Most modern DSLRs autofocus use contrast to find an edge and range. If it's too dark... no contrast. I carry a small LED flashlight in my camera bag. Frame / focus with the light, half press to lock focus, recompose and fire. If your light source is too strong (and your not on manual) exposure can be an issue.


To me, the best method of focussing is in daylight to find infinity, choose a lens (preferably a fixed focal) and focus on infinity, then note the focus point on the distance scale. Some use tape, but this is messy. I suggest using a toothpick to apply a small point of white paint on the barrel where the focused point aligns with the distance line. This leaves a 1mm point that is neat and easily seen. Messing around trying to focus is a pain and is time-consuming (many exposures at 2-3 minutes). Zooms may need several tests because the infinity point can change with the focal length.

PS. The moon is also a useful infinity check.

INSTRUCTION 1:
Do these statements agree with the focusing tips? Answer yes or no for each, and quote the words that decide it.
(a) The writer recommends tape for marking the infinity point on the lens.
(b) A zoom lens may need more than one test to find infinity.
(c) The moon can be used to check infinity.
INSTRUCTION 2:
Answer these questions from the focusing tips:
(a) What does the writer carry in the camera bag?
(b) What is suggested for applying the white paint to the barrel?
(c) How big is the point of paint this leaves?
INSTRUCTION 3: Continue the focusing tips past their last line.
The listing comes from an unrelated source.

DATA LINES:
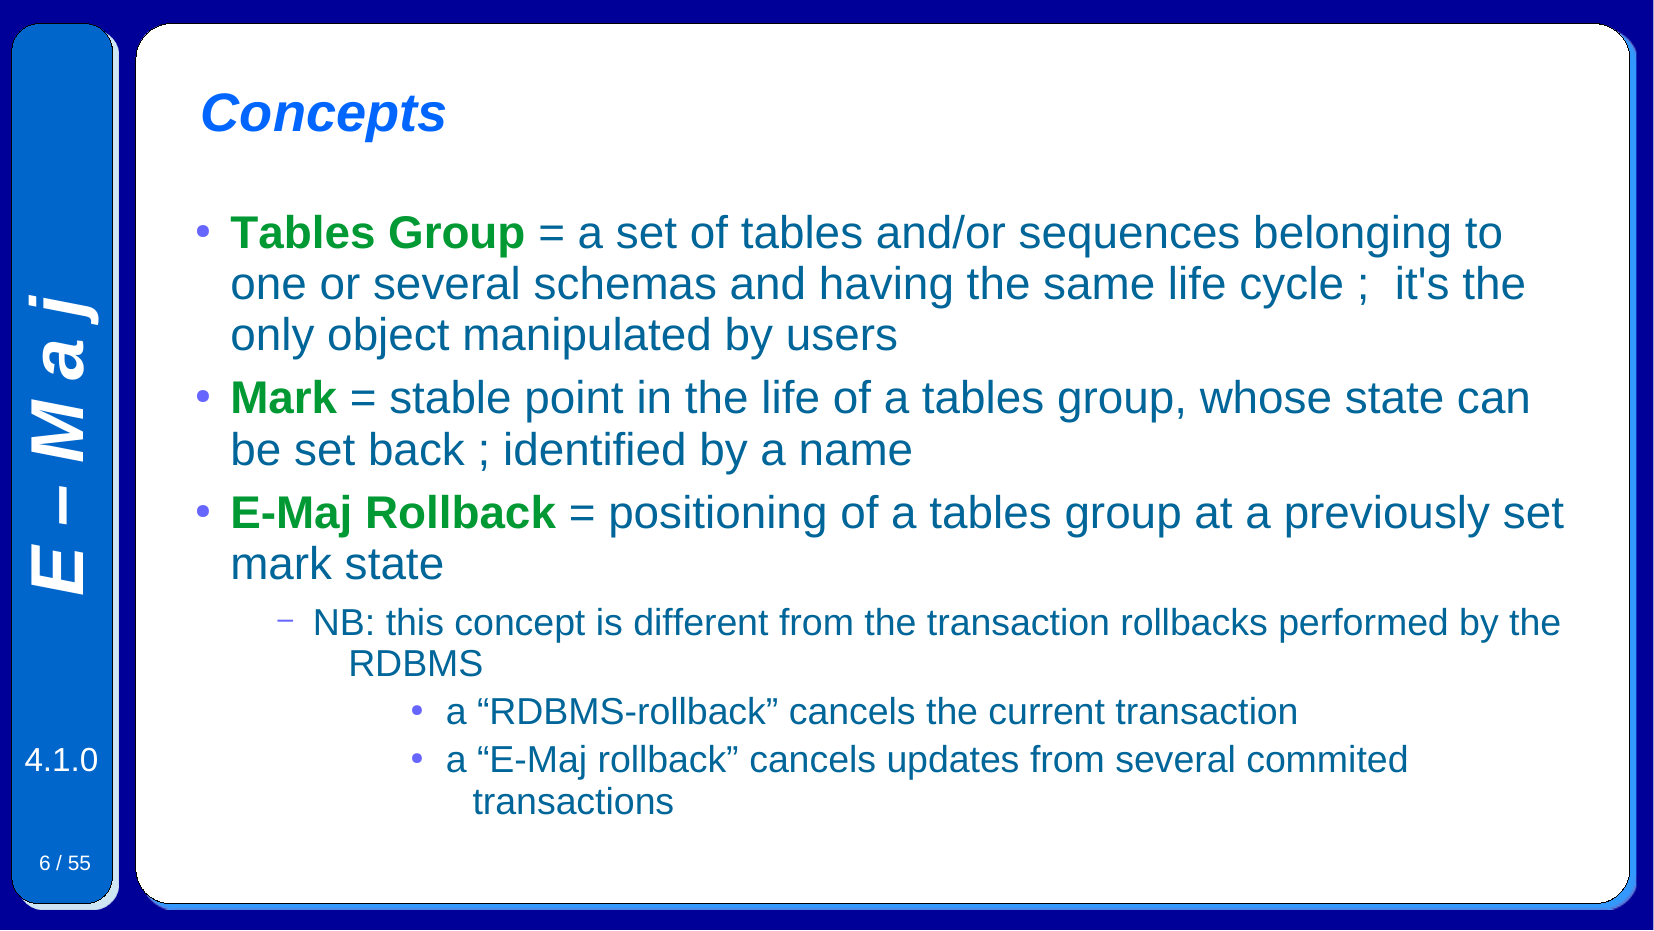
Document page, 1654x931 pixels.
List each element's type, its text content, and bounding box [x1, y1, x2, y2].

title Concepts [200, 34, 1575, 191]
list Tables Group = a set of tables and/or sequences belonging to one or several schemas and having the same life cycle ; it's the only object manipulated by users Mark = stable point in the life of a tables group, whose state can be set back ; identified by a name E-Maj Rollback = positioning of a tables group at a previously set mark state NB: this concept is different from the transaction rollbacks performed by the RDBMS a “RDBMS-rollback” cancels the current transaction a “E-Maj rollback” cancels updates from several commited transactions [177, 206, 1587, 827]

EXERCISE ANSWER 1:
(a) No: "Some use tape, but this is messy."
(b) Yes: "Zooms may need several tests because the infinity point can change with the focal length."
(c) Yes: "The moon is also a useful infinity check."

EXERCISE ANSWER 2:
(a) A small LED flashlight
(b) A toothpick
(c) 1mm

EXERCISE ANSWER 3:
  • what if the lens doesnt have a distance scale? – damned truths Aug 9 '12 at 12:31
  • Focusing to infinity at daytime is not a good option, if temperature changes, so does your focus point. Distance scales are not accurate enough. – OH6KVU Aug 10 '12 at 12:42

Given that you can't see anything at all through the viewfinder, it seems to me like a lens with a distance scale is essential. An older manual focus prime would be ideal, and cheap (especially in 50mm), though I don't recall how much backwards compatibility Canons have.


I use a device consisting of a lens and an illuminated picture. The picture is in the focal point of the lens, its exact position can be adjusted. When looking through the lens, the picture will appear to be at infinity.

The picture has a few good autofocus points. I select one of them, focus on that, take a trial picture, and then I adjust the focus by turning a screw on the device which moves the picture by a fraction of a millimeter.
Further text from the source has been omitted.